## [Stored data entries]
▶

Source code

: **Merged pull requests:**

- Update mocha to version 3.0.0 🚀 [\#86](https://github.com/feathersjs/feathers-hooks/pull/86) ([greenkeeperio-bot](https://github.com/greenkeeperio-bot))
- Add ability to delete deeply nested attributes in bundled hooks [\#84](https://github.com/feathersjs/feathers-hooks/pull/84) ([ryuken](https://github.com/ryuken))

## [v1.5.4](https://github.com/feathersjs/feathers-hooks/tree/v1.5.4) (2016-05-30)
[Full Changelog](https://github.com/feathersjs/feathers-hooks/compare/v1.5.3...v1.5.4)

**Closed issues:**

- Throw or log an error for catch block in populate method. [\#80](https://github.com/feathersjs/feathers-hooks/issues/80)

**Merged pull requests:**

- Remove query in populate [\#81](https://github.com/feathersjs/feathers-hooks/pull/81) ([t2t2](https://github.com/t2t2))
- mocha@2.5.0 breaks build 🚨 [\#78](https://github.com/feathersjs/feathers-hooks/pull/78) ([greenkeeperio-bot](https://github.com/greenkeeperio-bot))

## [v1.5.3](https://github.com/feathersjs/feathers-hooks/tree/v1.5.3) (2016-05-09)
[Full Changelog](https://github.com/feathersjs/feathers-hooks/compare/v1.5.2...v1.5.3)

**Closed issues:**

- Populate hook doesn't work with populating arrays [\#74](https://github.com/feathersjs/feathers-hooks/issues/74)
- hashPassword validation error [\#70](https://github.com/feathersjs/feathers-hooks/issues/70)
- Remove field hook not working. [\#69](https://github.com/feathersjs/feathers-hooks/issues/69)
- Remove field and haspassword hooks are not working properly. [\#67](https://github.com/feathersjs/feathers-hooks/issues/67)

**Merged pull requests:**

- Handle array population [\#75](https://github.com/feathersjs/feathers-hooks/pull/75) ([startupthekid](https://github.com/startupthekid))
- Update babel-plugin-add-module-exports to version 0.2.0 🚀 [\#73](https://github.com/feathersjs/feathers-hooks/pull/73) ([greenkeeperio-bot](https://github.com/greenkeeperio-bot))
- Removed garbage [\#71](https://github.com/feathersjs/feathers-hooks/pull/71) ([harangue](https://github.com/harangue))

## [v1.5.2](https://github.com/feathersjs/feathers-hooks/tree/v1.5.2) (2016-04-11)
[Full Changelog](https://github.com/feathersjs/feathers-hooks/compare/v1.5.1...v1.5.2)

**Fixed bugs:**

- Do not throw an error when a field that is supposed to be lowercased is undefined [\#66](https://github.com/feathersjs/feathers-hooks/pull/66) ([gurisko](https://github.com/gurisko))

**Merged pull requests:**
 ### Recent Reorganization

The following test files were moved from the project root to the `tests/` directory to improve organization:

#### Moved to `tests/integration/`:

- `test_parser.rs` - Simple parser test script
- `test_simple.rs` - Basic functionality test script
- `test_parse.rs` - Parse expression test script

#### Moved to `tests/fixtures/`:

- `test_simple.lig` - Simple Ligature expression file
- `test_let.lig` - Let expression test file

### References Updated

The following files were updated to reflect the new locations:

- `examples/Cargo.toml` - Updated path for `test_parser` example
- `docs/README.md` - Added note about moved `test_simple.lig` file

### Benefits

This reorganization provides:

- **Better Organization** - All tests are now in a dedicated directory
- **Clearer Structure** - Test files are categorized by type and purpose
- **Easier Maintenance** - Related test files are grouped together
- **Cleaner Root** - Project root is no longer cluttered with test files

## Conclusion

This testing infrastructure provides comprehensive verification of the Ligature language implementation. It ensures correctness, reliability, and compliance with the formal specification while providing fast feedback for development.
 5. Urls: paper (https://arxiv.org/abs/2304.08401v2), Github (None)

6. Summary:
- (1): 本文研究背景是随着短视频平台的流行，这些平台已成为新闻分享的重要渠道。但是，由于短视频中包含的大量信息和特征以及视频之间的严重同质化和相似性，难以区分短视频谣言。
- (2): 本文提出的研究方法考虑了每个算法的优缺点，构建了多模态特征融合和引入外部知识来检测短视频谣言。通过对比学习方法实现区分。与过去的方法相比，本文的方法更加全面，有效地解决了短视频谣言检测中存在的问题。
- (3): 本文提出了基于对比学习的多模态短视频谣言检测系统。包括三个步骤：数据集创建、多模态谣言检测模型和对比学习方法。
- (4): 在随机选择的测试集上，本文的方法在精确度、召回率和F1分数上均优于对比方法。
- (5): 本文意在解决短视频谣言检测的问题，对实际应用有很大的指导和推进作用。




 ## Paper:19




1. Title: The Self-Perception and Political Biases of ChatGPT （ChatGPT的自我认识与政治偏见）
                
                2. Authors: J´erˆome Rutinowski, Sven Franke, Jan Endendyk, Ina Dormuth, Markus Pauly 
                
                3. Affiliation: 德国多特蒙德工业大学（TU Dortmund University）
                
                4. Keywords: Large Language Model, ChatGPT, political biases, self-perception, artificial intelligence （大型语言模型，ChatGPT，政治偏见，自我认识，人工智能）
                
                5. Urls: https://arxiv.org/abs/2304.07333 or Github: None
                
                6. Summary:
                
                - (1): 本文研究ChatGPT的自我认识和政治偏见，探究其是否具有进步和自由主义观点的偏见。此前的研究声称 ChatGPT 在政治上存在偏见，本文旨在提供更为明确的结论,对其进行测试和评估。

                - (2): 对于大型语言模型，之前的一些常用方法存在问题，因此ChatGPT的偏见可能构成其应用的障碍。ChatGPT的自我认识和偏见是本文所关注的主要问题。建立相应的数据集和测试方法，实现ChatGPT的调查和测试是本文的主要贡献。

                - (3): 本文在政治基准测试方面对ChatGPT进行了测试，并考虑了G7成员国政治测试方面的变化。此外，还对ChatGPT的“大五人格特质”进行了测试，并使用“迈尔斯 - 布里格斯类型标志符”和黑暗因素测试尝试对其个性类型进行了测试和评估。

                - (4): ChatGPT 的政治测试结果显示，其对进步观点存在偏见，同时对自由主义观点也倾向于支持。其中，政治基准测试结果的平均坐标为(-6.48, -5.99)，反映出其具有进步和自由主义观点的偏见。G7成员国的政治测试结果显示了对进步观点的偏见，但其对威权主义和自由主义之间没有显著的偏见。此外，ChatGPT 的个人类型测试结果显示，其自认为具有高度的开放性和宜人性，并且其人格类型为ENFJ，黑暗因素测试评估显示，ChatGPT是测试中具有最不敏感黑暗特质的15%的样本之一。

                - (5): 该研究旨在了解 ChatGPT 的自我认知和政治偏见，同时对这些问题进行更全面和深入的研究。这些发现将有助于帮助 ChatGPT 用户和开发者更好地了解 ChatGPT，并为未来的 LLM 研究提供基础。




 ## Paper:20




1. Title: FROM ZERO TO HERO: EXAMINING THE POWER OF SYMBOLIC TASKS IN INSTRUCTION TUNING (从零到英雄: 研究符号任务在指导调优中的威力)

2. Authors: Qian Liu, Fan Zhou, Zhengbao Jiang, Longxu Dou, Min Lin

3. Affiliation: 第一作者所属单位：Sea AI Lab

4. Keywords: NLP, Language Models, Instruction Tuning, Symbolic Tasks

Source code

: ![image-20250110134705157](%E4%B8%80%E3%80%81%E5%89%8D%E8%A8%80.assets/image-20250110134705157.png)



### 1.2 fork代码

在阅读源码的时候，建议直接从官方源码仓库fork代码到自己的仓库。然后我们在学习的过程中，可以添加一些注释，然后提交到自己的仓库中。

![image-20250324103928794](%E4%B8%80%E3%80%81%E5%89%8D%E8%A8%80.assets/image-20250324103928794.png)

◀

## [What the task asks]
Each record above is to be reproduced word for word.

## [Task output]
Source code

: **Merged pull requests:**

- Update mocha to version 3.0.0 🚀 [\#86](https://github.com/feathersjs/feathers-hooks/pull/86) ([greenkeeperio-bot](https://github.com/greenkeeperio-bot))
- Add ability to delete deeply nested attributes in bundled hooks [\#84](https://github.com/feathersjs/feathers-hooks/pull/84) ([ryuken](https://github.com/ryuken))

## [v1.5.4](https://github.com/feathersjs/feathers-hooks/tree/v1.5.4) (2016-05-30)
[Full Changelog](https://github.com/feathersjs/feathers-hooks/compare/v1.5.3...v1.5.4)

**Closed issues:**

- Throw or log an error for catch block in populate method. [\#80](https://github.com/feathersjs/feathers-hooks/issues/80)

**Merged pull requests:**

- Remove query in populate [\#81](https://github.com/feathersjs/feathers-hooks/pull/81) ([t2t2](https://github.com/t2t2))
- mocha@2.5.0 breaks build 🚨 [\#78](https://github.com/feathersjs/feathers-hooks/pull/78) ([greenkeeperio-bot](https://github.com/greenkeeperio-bot))

## [v1.5.3](https://github.com/feathersjs/feathers-hooks/tree/v1.5.3) (2016-05-09)
[Full Changelog](https://github.com/feathersjs/feathers-hooks/compare/v1.5.2...v1.5.3)

**Closed issues:**

- Populate hook doesn't work with populating arrays [\#74](https://github.com/feathersjs/feathers-hooks/issues/74)
- hashPassword validation error [\#70](https://github.com/feathersjs/feathers-hooks/issues/70)
- Remove field hook not working. [\#69](https://github.com/feathersjs/feathers-hooks/issues/69)
- Remove field and haspassword hooks are not working properly. [\#67](https://github.com/feathersjs/feathers-hooks/issues/67)

**Merged pull requests:**

- Handle array population [\#75](https://github.com/feathersjs/feathers-hooks/pull/75) ([startupthekid](https://github.com/startupthekid))
- Update babel-plugin-add-module-exports to version 0.2.0 🚀 [\#73](https://github.com/feathersjs/feathers-hooks/pull/73) ([greenkeeperio-bot](https://github.com/greenkeeperio-bot))
- Removed garbage [\#71](https://github.com/feathersjs/feathers-hooks/pull/71) ([harangue](https://github.com/harangue))

## [v1.5.2](https://github.com/feathersjs/feathers-hooks/tree/v1.5.2) (2016-04-11)
[Full Changelog](https://github.com/feathersjs/feathers-hooks/compare/v1.5.1...v1.5.2)

**Fixed bugs:**

- Do not throw an error when a field that is supposed to be lowercased is undefined [\#66](https://github.com/feathersjs/feathers-hooks/pull/66) ([gurisko](https://github.com/gurisko))

**Merged pull requests:**
 ### Recent Reorganization

The following test files were moved from the project root to the `tests/` directory to improve organization:

#### Moved to `tests/integration/`:

- `test_parser.rs` - Simple parser test script
- `test_simple.rs` - Basic functionality test script
- `test_parse.rs` - Parse expression test script

#### Moved to `tests/fixtures/`:

- `test_simple.lig` - Simple Ligature expression file
- `test_let.lig` - Let expression test file

### References Updated

The following files were updated to reflect the new locations:

- `examples/Cargo.toml` - Updated path for `test_parser` example
- `docs/README.md` - Added note about moved `test_simple.lig` file

### Benefits

This reorganization provides:

- **Better Organization** - All tests are now in a dedicated directory
- **Clearer Structure** - Test files are categorized by type and purpose
- **Easier Maintenance** - Related test files are grouped together
- **Cleaner Root** - Project root is no longer cluttered with test files

## Conclusion

This testing infrastructure provides comprehensive verification of the Ligature language implementation. It ensures correctness, reliability, and compliance with the formal specification while providing fast feedback for development.
 5. Urls: paper (https://arxiv.org/abs/2304.08401v2), Github (None)

6. Summary:
- (1): 本文研究背景是随着短视频平台的流行，这些平台已成为新闻分享的重要渠道。但是，由于短视频中包含的大量信息和特征以及视频之间的严重同质化和相似性，难以区分短视频谣言。
- (2): 本文提出的研究方法考虑了每个算法的优缺点，构建了多模态特征融合和引入外部知识来检测短视频谣言。通过对比学习方法实现区分。与过去的方法相比，本文的方法更加全面，有效地解决了短视频谣言检测中存在的问题。
- (3): 本文提出了基于对比学习的多模态短视频谣言检测系统。包括三个步骤：数据集创建、多模态谣言检测模型和对比学习方法。
- (4): 在随机选择的测试集上，本文的方法在精确度、召回率和F1分数上均优于对比方法。
- (5): 本文意在解决短视频谣言检测的问题，对实际应用有很大的指导和推进作用。




 ## Paper:19




1. Title: The Self-Perception and Political Biases of ChatGPT （ChatGPT的自我认识与政治偏见）
                
                2. Authors: J´erˆome Rutinowski, Sven Franke, Jan Endendyk, Ina Dormuth, Markus Pauly 
                
                3. Affiliation: 德国多特蒙德工业大学（TU Dortmund University）
                
                4. Keywords: Large Language Model, ChatGPT, political biases, self-perception, artificial intelligence （大型语言模型，ChatGPT，政治偏见，自我认识，人工智能）
                
                5. Urls: https://arxiv.org/abs/2304.07333 or Github: None
                
                6. Summary:
                
                - (1): 本文研究ChatGPT的自我认识和政治偏见，探究其是否具有进步和自由主义观点的偏见。此前的研究声称 ChatGPT 在政治上存在偏见，本文旨在提供更为明确的结论,对其进行测试和评估。

                - (2): 对于大型语言模型，之前的一些常用方法存在问题，因此ChatGPT的偏见可能构成其应用的障碍。ChatGPT的自我认识和偏见是本文所关注的主要问题。建立相应的数据集和测试方法，实现ChatGPT的调查和测试是本文的主要贡献。

                - (3): 本文在政治基准测试方面对ChatGPT进行了测试，并考虑了G7成员国政治测试方面的变化。此外，还对ChatGPT的“大五人格特质”进行了测试，并使用“迈尔斯 - 布里格斯类型标志符”和黑暗因素测试尝试对其个性类型进行了测试和评估。

                - (4): ChatGPT 的政治测试结果显示，其对进步观点存在偏见，同时对自由主义观点也倾向于支持。其中，政治基准测试结果的平均坐标为(-6.48, -5.99)，反映出其具有进步和自由主义观点的偏见。G7成员国的政治测试结果显示了对进步观点的偏见，但其对威权主义和自由主义之间没有显著的偏见。此外，ChatGPT 的个人类型测试结果显示，其自认为具有高度的开放性和宜人性，并且其人格类型为ENFJ，黑暗因素测试评估显示，ChatGPT是测试中具有最不敏感黑暗特质的15%的样本之一。

                - (5): 该研究旨在了解 ChatGPT 的自我认知和政治偏见，同时对这些问题进行更全面和深入的研究。这些发现将有助于帮助 ChatGPT 用户和开发者更好地了解 ChatGPT，并为未来的 LLM 研究提供基础。




 ## Paper:20




1. Title: FROM ZERO TO HERO: EXAMINING THE POWER OF SYMBOLIC TASKS IN INSTRUCTION TUNING (从零到英雄: 研究符号任务在指导调优中的威力)

2. Authors: Qian Liu, Fan Zhou, Zhengbao Jiang, Longxu Dou, Min Lin

3. Affiliation: 第一作者所属单位：Sea AI Lab

4. Keywords: NLP, Language Models, Instruction Tuning, Symbolic Tasks

Source code

: ![image-20250110134705157](%E4%B8%80%E3%80%81%E5%89%8D%E8%A8%80.assets/image-20250110134705157.png)



### 1.2 fork代码

在阅读源码的时候，建议直接从官方源码仓库fork代码到自己的仓库。然后我们在学习的过程中，可以添加一些注释，然后提交到自己的仓库中。

![image-20250324103928794](%E4%B8%80%E3%80%81%E5%89%8D%E8%A8%80.assets/image-20250324103928794.png)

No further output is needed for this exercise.